Thoughts on COVID

Someone asks why I haven't written about COVID? A good question. I haven't written about it because it's been done to death (pun not intended), and I don't have anything new to add to the debate/conversation. Since I was asked, I will rectify this apparent oversight.

I was initially worried about COVID in March of 2020 because there was so much I didn't know. I tried to update my model in a Bayesian fashion as I got more information. Further, I think there's a difference between staying updated and genuinely knowing a topic. Staying updated does not necessarily mean one has a deep understanding of a topic or issue. For Covid, I've mostly stayed updated and adjusted my model of the world accordingly. Even further, a piece on Covid from Thomas Thomas of the Sacrists would end with a recommendation. I don't have a proposal that most people are not already doing or would ignore. I do have suggestions for people in my circle, though.

That said, I think we are all learning the wrong lessons from Omicron. The biggest issue I see is that we all overrate our ability to do anything that will positively impact the landscape with this virus. Please note that I don't mean we can't do anything; I find that most people overrate the things they can do. This creates blindside risks and a possible perpetuation of the virus. Further, there's palpable fatigue with the virus that, in most cases, a new vaccine targeting Omicron would only serve to perpetuate the status quo of unhelpful lecturing. Also, we overrate our models of the virus as a general matter. What is the weighted average of the returns to the things we have gotten right and the downside to those we did not predict? I am willing to bet that the numbers on that should make us pause. Finally, the vaccine's effects on Covid seem, at least anecdotally, unfalsifiable.

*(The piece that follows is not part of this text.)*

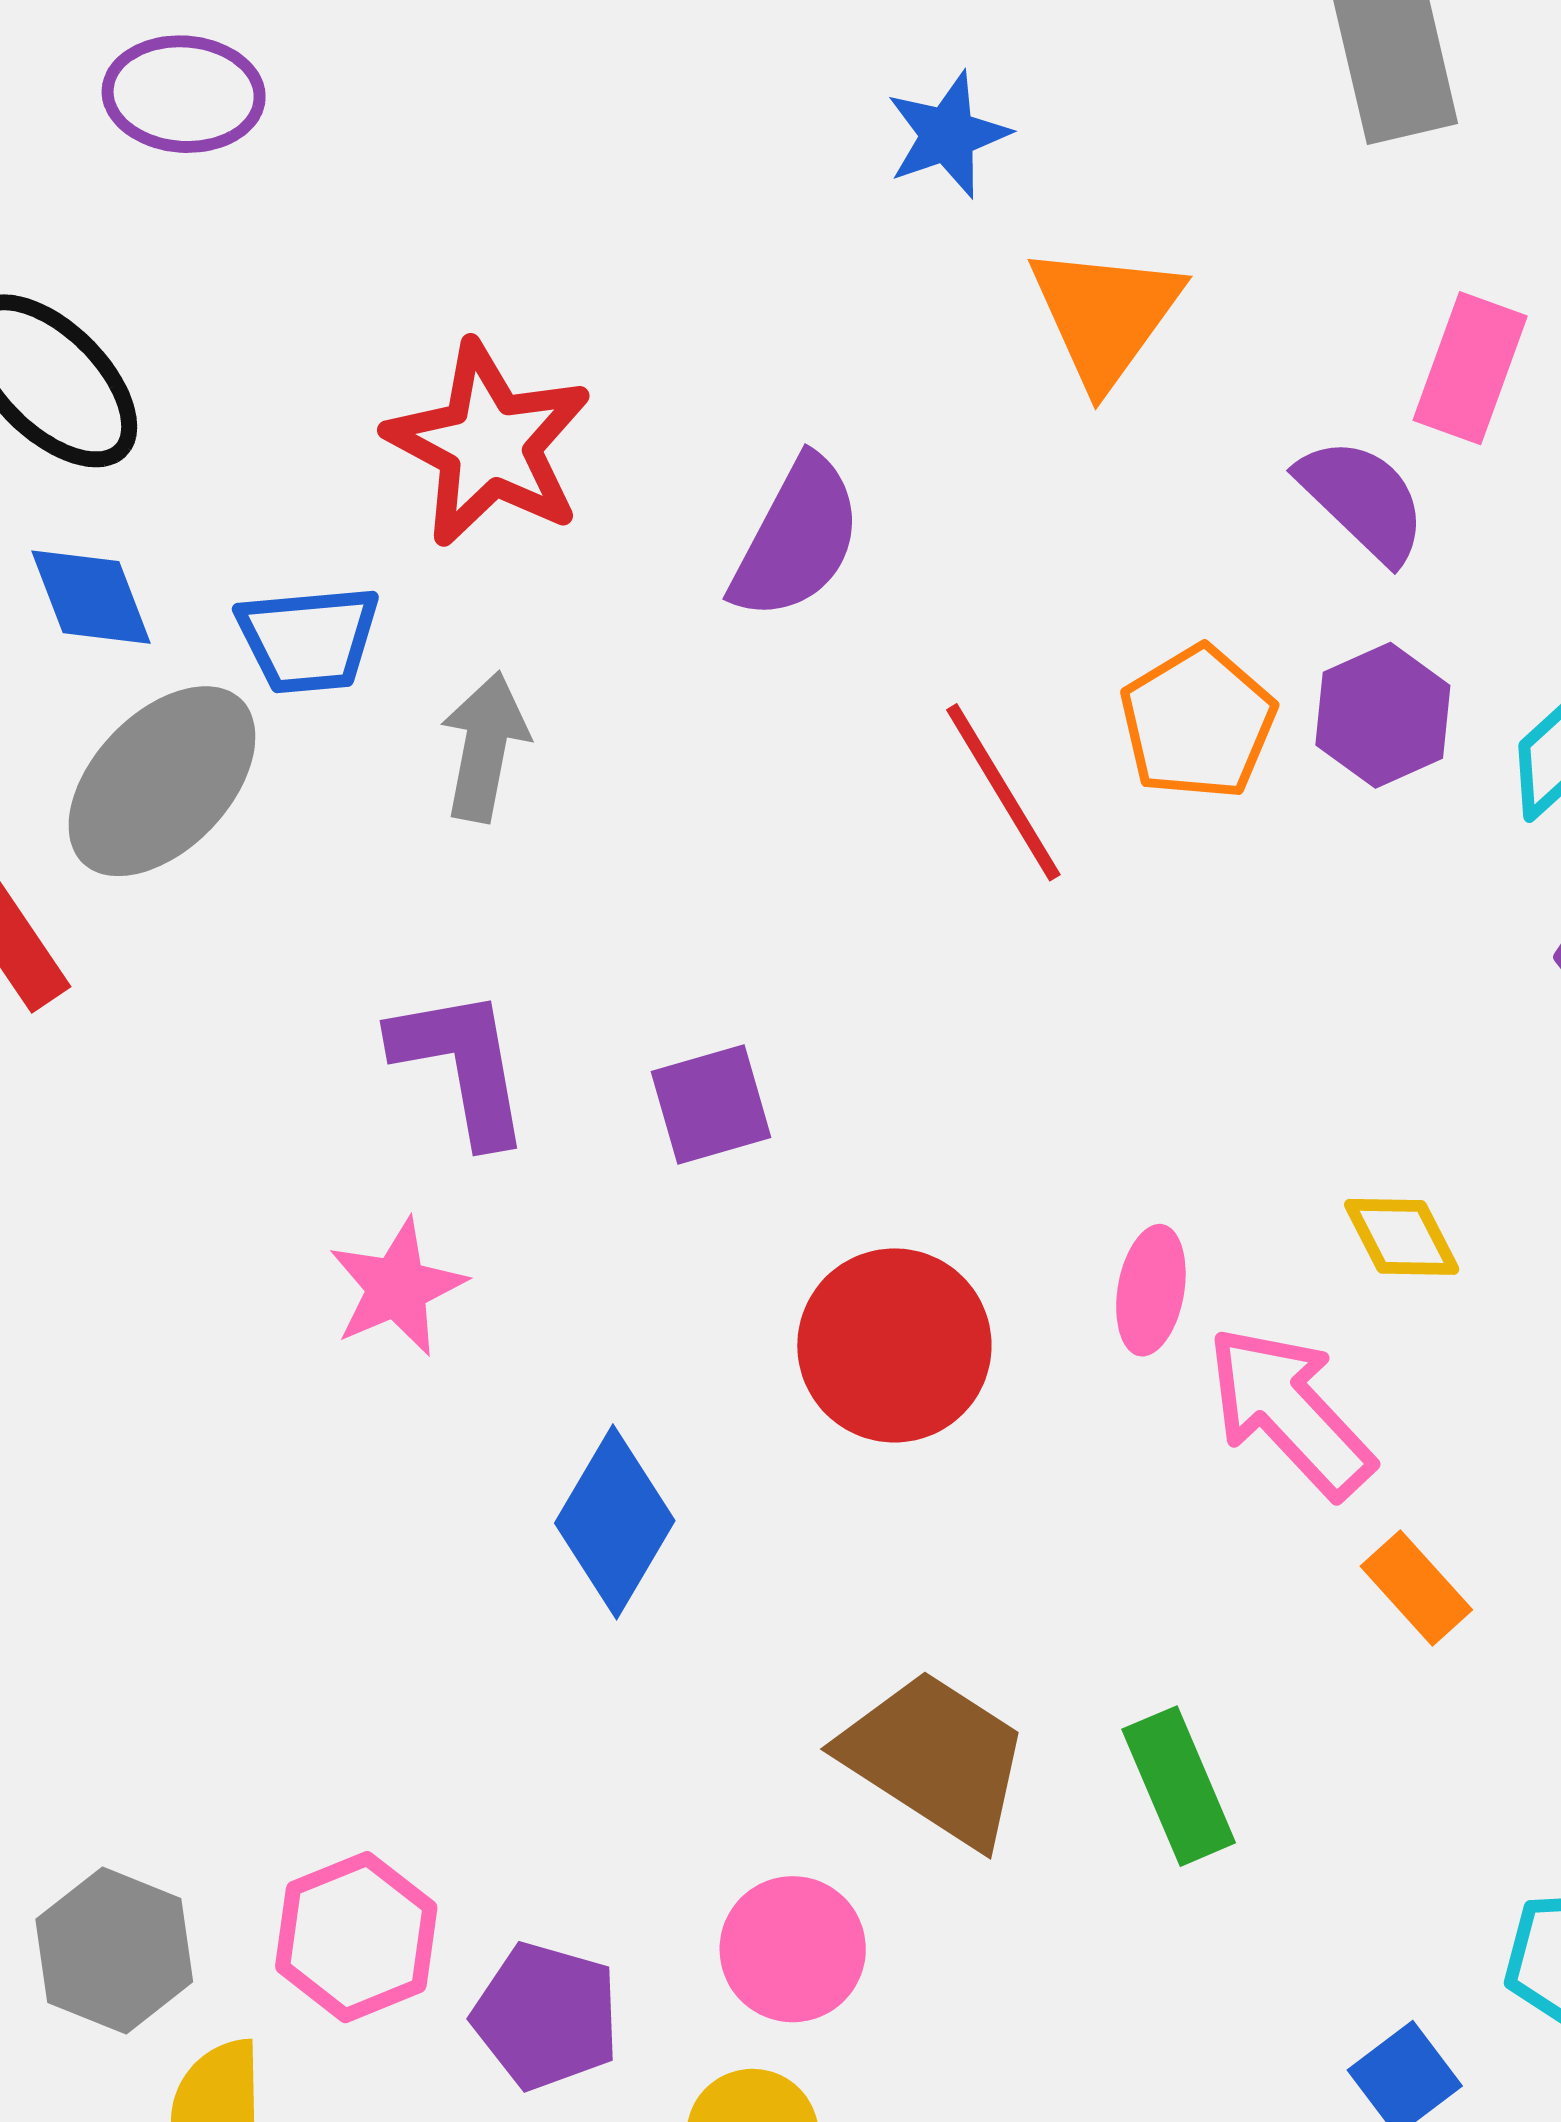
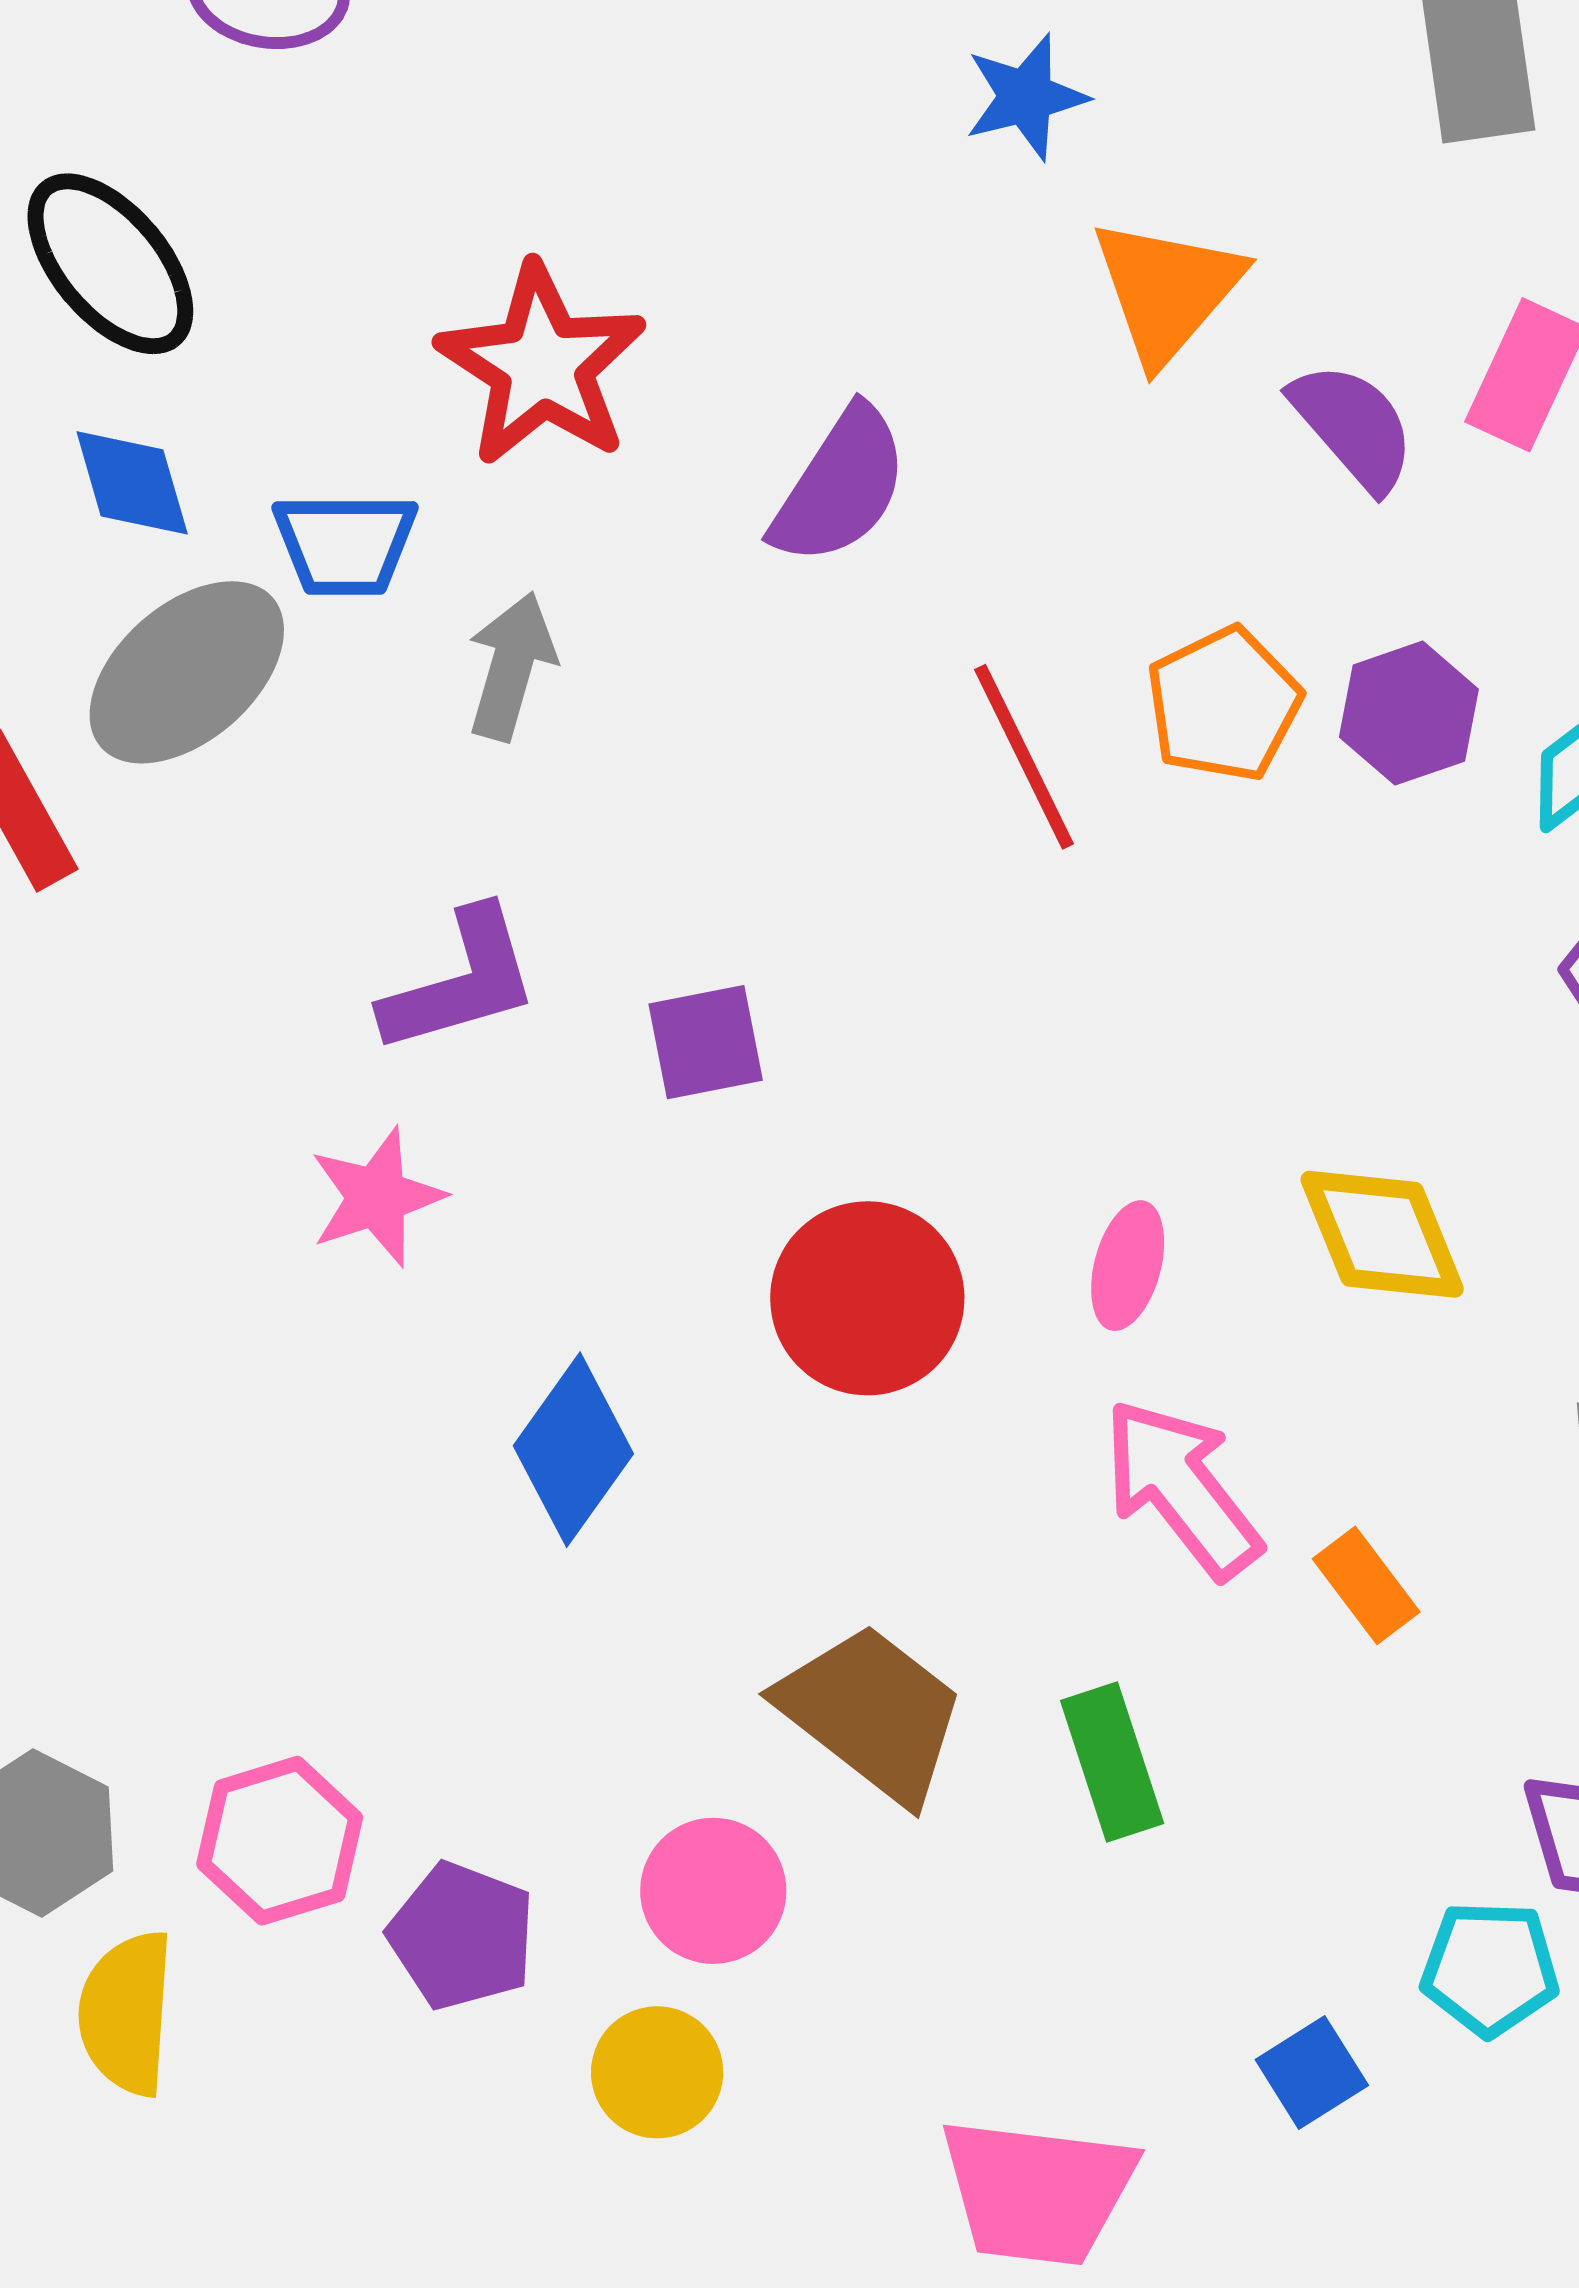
purple semicircle: (1363, 500) -> (1353, 426), moved
purple L-shape: (462, 1065) -> (461, 982), turned 79
yellow diamond: (1402, 1237) -> (1382, 1234), size x1.5
pink arrow: (1290, 1412) -> (1182, 1488), moved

I am much less sure about this argument because I have not delved into the causal world of the vaccine. In other words, I have not quantitatively inferred the average effect of the treatment on the treated because I have neither the time nor reliable data.

Finally, at the risk of sounding curmudgeonly, kids, as a general matter, have gotten the short end of the stick in our response to the virus. I think this speaks poorly about our culture because we, through revealed preference, value the lives of adults more highly than we do of children. The same argument goes for Gen Z, I am currently thinking this through, but I wonder what the effects will be on our ability to respond to risks. We know that evidence of intergenerational transfer of risk attitudes exists; we also know the hidden dangers of being risk-averse. We should then ask: Are we raising a generation of risk-averse adults? What era should we look at, and how do we assess their risk aversion? If so, what are the implications of this for the future? If not, why not? Or what will the effect be on how we view and form families in the future. This should be higher up on our list of priorities, but how many good pieces have you read about this? You'd think that there'd be at least 13 good ones, right?